On Wednesday, John Miller was released from prison and greeted by his family who fought for his innocence every day he remained behind bars.
"I'm very happy and excited that after 21 years I'm finally being heard and that my innocence has reached the surface," said John Miller. "I'm going home to my family. I'm overwhelmed, excited, and happy. I have a good team who helped me through this. Without them, I don't know what would have happened or where I would have been."
In 1998, a jury found Miller guilty of second-degree murder in the 1996 slaying of Anthony Mullen, a parking lot attendant who was shot and killed near 30th Street Station.
For the past eight years, Tom Gallagher of the Center City law firm Pepper Hamilton worked pro bono on the case with the Pennsylvania Innocence Project. Miller's case hung largely on the statement from a former family friend who said Miller shot Mullen but the witness recanted at trial.
Yesterday, Chester Hollman's murder conviction was also overturned. He served 28 years for a murder he did not commit.
"We are trying to create a system so we can systematically look at these cases and determine whether or not the case has any merit or if it doesn't," said Patricia Cummings, who heads the Philadelphia District Attorney's Office's newly expanded Conviction Integrity Unit.

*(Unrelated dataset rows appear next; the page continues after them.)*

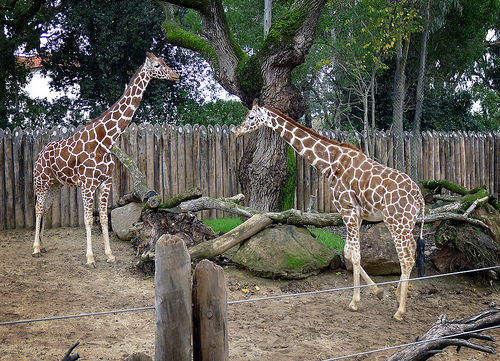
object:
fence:
[0, 115, 499, 231]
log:
[171, 194, 494, 264]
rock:
[231, 222, 341, 279]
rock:
[431, 218, 498, 281]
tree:
[167, 0, 432, 231]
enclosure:
[0, 124, 498, 361]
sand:
[1, 224, 498, 359]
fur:
[342, 159, 379, 199]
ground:
[2, 227, 499, 356]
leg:
[343, 215, 417, 306]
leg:
[32, 181, 111, 256]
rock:
[111, 201, 148, 241]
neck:
[92, 65, 147, 143]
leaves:
[323, 0, 428, 72]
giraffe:
[235, 100, 425, 322]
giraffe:
[32, 51, 181, 270]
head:
[235, 97, 266, 138]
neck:
[262, 105, 330, 175]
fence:
[1, 234, 500, 360]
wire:
[0, 265, 499, 327]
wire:
[320, 324, 500, 360]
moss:
[166, 11, 320, 110]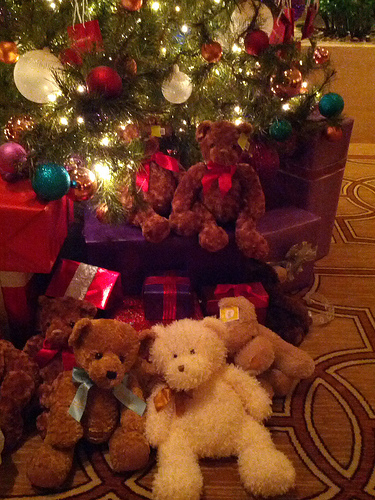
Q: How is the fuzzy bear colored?
A: White.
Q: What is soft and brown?
A: The teddy bear.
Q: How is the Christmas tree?
A: Decorated and lit up.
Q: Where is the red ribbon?
A: On the teddy bear.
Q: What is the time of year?
A: Christmas.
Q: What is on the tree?
A: Ornaments.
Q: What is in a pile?
A: Bears.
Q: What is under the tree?
A: Presents.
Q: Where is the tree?
A: Living room.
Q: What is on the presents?
A: Gift wrap.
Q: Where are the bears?
A: On carpet.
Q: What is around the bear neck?
A: Ribbon.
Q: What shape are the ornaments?
A: Round.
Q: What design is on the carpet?
A: Beige and red.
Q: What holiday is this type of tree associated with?
A: The tree is associated with Christmas.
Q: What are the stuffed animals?
A: The stuffed animals are bears.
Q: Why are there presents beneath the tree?
A: The presents are likely part of the Christmas holiday.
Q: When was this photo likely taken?
A: The photo was likely taken near Christmas.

Cummings says they keep the victims in mind and have resources to help them deal with the inevitable reopening of old wounds when they learn a loved one's case may suddenly become unsolved.
In total there have been nine exonerations since District Attorney Larry Krasner was elected.
Nilam Sanghvi of the Pennsylvania Innocence Project said they expect more exonerations to come.
"We have 6,000 people who have written to us asking us to review their cases since 2009. We have about 40 clients that are actively representing in court or asking the DA's office to take another look at their cases," said Sanghvi.
Lynne Abraham was the district attorney for both these convictions.
Abraham told Action News, "The court has spoken and there is really nothing else to say."